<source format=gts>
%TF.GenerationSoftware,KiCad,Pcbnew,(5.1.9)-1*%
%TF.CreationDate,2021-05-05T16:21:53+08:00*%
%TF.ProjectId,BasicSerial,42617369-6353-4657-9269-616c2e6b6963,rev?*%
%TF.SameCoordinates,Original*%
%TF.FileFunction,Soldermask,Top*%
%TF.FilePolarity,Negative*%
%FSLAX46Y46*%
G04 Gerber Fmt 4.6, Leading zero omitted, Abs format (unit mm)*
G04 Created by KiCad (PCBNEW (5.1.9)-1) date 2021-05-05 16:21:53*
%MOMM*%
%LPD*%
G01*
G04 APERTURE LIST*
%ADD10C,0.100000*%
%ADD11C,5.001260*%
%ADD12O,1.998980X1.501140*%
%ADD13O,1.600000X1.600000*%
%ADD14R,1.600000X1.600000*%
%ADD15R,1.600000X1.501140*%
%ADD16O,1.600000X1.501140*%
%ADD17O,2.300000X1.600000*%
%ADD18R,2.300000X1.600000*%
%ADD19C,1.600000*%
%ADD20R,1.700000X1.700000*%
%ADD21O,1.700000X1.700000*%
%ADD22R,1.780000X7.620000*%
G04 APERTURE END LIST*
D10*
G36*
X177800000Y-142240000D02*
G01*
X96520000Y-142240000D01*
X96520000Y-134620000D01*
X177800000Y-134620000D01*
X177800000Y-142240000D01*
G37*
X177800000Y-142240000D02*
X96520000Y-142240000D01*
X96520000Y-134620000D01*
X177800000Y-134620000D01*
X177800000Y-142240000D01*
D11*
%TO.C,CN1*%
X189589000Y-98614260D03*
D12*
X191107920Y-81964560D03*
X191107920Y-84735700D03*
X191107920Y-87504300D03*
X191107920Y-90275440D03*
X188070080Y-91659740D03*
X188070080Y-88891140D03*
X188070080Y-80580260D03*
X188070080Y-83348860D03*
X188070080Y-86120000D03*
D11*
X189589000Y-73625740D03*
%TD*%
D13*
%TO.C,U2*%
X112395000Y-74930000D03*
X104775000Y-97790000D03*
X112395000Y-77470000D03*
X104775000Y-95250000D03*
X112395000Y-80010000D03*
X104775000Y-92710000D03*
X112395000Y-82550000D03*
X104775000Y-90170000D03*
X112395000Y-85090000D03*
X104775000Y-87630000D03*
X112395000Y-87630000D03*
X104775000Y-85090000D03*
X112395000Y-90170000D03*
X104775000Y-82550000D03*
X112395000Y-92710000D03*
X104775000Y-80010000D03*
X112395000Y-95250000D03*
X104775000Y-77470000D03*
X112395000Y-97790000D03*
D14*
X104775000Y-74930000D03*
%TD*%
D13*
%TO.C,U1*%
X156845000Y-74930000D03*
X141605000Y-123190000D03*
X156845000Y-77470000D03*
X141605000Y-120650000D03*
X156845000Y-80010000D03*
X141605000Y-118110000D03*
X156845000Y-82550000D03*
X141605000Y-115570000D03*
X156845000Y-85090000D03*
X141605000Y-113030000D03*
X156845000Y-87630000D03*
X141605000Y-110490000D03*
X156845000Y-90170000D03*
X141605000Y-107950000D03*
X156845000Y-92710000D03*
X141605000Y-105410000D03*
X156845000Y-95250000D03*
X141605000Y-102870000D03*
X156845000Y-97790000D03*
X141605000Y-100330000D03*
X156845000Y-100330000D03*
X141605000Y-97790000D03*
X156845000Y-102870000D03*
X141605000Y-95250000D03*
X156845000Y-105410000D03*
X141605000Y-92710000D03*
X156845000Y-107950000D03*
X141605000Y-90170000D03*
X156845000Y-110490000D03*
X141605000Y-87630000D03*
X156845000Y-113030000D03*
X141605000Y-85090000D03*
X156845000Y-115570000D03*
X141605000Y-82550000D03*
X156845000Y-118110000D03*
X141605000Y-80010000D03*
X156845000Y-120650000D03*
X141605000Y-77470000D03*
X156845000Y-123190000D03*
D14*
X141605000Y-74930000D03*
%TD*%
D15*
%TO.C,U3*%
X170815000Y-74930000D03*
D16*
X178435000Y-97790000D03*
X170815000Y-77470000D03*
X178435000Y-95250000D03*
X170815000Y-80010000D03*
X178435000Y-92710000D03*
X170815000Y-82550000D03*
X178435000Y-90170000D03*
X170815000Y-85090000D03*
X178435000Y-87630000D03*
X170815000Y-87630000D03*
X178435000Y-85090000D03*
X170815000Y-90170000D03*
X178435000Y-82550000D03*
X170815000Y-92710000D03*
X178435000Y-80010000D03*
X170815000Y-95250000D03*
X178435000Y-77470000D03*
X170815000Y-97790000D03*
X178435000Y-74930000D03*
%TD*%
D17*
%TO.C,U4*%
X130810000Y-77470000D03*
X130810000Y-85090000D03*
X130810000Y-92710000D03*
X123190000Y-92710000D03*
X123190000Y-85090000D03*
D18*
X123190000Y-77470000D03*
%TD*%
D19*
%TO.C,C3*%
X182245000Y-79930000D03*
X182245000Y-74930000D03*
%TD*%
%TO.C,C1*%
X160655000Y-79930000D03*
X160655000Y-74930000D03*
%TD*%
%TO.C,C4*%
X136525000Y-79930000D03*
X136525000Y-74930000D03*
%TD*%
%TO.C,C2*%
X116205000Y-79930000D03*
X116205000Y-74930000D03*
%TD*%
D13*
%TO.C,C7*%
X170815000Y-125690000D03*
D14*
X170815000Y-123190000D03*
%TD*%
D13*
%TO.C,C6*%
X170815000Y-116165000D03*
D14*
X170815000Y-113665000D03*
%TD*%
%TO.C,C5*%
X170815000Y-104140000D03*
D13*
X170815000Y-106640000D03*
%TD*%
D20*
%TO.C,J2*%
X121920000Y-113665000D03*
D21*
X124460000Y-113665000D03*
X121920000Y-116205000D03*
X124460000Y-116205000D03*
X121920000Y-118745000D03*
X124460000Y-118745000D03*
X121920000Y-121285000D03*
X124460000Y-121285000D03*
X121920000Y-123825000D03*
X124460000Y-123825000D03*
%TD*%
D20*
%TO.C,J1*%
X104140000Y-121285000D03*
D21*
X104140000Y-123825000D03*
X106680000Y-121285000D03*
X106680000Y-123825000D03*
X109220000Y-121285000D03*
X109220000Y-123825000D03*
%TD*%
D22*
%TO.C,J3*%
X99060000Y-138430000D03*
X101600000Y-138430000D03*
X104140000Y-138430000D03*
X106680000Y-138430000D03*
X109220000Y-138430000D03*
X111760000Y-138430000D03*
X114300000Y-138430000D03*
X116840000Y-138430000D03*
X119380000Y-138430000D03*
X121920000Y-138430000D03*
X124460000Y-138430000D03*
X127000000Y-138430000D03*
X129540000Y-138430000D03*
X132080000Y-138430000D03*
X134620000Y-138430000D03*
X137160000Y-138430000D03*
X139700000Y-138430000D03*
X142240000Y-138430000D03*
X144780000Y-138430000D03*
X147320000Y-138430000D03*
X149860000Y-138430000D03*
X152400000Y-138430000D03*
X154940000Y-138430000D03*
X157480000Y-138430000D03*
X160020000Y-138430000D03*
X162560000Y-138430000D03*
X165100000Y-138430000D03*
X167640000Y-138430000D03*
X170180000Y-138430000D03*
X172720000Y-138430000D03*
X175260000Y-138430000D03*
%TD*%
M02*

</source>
------------
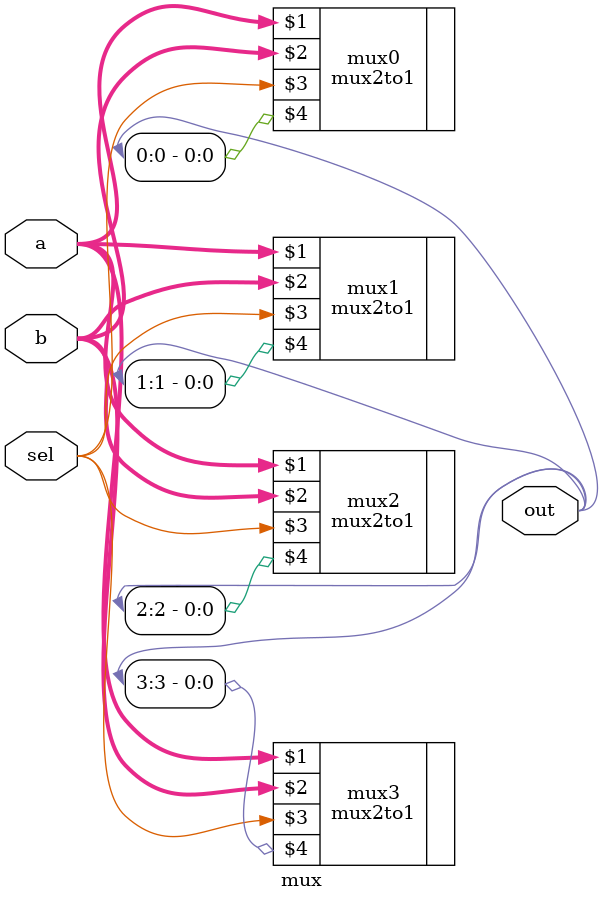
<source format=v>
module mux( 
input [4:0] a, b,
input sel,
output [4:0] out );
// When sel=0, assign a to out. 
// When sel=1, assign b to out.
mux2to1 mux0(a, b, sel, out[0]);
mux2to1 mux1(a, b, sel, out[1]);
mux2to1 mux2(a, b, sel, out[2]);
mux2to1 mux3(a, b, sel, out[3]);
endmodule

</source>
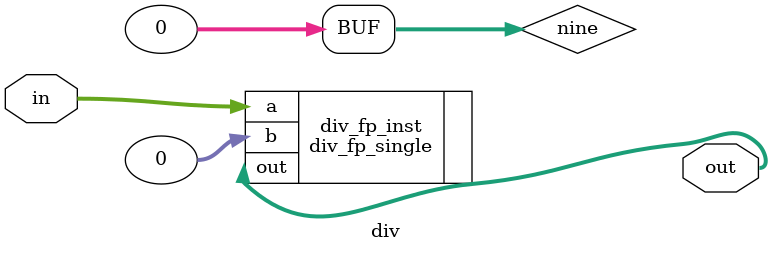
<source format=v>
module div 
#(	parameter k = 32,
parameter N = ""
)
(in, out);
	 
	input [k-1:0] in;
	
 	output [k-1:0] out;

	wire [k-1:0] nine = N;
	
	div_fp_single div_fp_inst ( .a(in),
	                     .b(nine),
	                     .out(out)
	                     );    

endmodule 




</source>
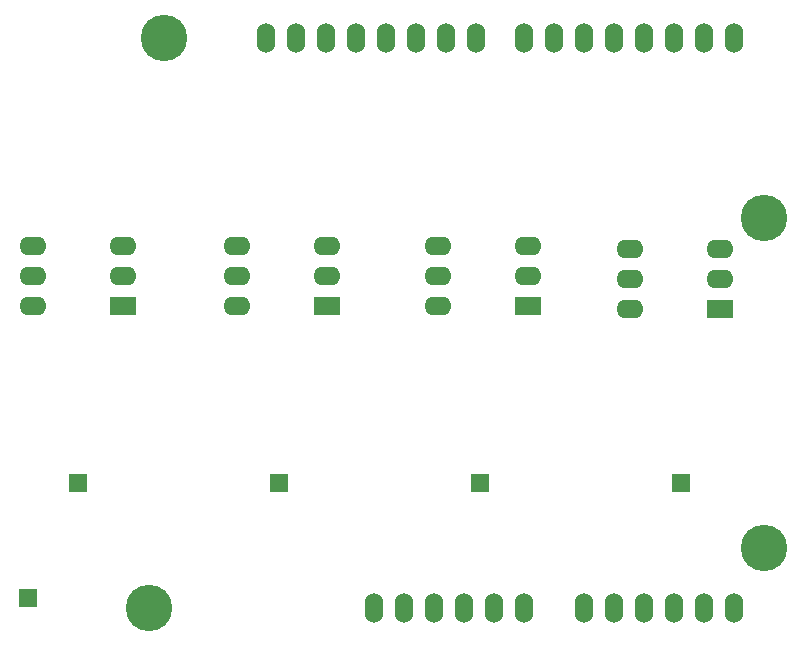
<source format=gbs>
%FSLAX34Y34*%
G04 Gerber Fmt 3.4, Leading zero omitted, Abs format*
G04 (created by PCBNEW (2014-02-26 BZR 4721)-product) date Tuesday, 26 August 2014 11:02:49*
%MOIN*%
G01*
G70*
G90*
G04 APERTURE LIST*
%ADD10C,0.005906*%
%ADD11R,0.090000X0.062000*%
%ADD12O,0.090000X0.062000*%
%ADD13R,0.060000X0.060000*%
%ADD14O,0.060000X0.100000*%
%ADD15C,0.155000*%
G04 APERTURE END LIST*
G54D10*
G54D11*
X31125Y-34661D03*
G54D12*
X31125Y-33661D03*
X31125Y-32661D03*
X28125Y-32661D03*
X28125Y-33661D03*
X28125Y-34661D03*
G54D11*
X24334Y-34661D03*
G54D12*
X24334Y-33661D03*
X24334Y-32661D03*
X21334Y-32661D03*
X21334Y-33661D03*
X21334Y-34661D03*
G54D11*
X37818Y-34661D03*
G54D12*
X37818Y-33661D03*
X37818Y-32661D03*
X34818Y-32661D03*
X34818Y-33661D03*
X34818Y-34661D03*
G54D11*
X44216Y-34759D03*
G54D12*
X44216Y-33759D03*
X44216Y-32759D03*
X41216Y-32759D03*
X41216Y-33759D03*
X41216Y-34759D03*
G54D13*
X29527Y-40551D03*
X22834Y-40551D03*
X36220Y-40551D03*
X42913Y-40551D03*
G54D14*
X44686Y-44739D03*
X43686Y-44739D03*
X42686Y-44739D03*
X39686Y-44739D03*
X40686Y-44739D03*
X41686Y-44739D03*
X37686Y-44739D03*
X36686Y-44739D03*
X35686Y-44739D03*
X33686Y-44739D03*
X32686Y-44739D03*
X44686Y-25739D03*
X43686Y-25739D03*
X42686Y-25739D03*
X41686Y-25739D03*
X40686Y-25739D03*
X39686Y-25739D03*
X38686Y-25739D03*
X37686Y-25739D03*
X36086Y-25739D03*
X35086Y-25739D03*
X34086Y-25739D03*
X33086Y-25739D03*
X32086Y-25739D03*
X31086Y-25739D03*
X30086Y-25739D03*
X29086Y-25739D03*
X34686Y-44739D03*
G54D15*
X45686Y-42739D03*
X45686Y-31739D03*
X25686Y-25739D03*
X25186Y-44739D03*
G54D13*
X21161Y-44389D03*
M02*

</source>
------------
• _Required action_: Within the entries, find all lines holding "Leading" and copy each one.

• _Written response_:
G04 Gerber Fmt 4.6, Leading zero omitted, Abs format (unit mm)*
G04 Gerber Fmt 3.4, Leading zero omitted, Abs format*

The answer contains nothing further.